Work order. Count the lines in the material below that contain the string "choosable", treating uppercase and lowercase as distinct. Give only the number.

Stored entries:
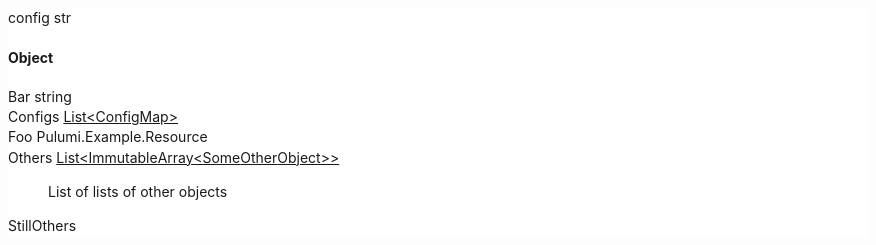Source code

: <div>
<pulumi-choosable type="language" values="python">
<dl class="resources-properties"><dt class="property-optional"
            title="Optional">
        <span id="config_python">
<a data-swiftype-name="resource-property" data-swiftype-type="text" href="#config_python" style="color: inherit; text-decoration: inherit;">config</a>
</span>
        <span class="property-indicator"></span>
        <span class="property-type">str</span>
    </dt>
    <dd></dd></dl>
</pulumi-choosable>
</div>

<h4 id="object">Object</h4>

<div>
<pulumi-choosable type="language" values="csharp">
<dl class="resources-properties"><dt class="property-optional"
            title="Optional">
        <span id="bar_csharp">
<a data-swiftype-name="resource-property" data-swiftype-type="text" href="#bar_csharp" style="color: inherit; text-decoration: inherit;">Bar</a>
</span>
        <span class="property-indicator"></span>
        <span class="property-type">string</span>
    </dt>
    <dd></dd><dt class="property-optional"
            title="Optional">
        <span id="configs_csharp">
<a data-swiftype-name="resource-property" data-swiftype-type="text" href="#configs_csharp" style="color: inherit; text-decoration: inherit;">Configs</a>
</span>
        <span class="property-indicator"></span>
        <span class="property-type"><a href="#configmap">List&lt;Config<wbr>Map&gt;</a></span>
    </dt>
    <dd></dd><dt class="property-optional"
            title="Optional">
        <span id="foo_csharp">
<a data-swiftype-name="resource-property" data-swiftype-type="text" href="#foo_csharp" style="color: inherit; text-decoration: inherit;">Foo</a>
</span>
        <span class="property-indicator"></span>
        <span class="property-type">Pulumi.<wbr>Example.<wbr>Resource</span>
    </dt>
    <dd></dd><dt class="property-optional"
            title="Optional">
        <span id="others_csharp">
<a data-swiftype-name="resource-property" data-swiftype-type="text" href="#others_csharp" style="color: inherit; text-decoration: inherit;">Others</a>
</span>
        <span class="property-indicator"></span>
        <span class="property-type"><a href="#someotherobject">List&lt;Immutable<wbr>Array&lt;Some<wbr>Other<wbr>Object&gt;&gt;</a></span>
    </dt>
    <dd><p>List of lists of other objects</p>
</dd><dt class="property-optional"
            title="Optional">
        <span id="stillothers_csharp">
<a data-swiftype-name="resource-property" data-swiftype-type="text" href="#stillothers_csharp" style="color: inherit; text-decoration: inherit;">Still<wbr>Others</a>
</span>
        <span class="property-indicator"></span>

Exercise result. 3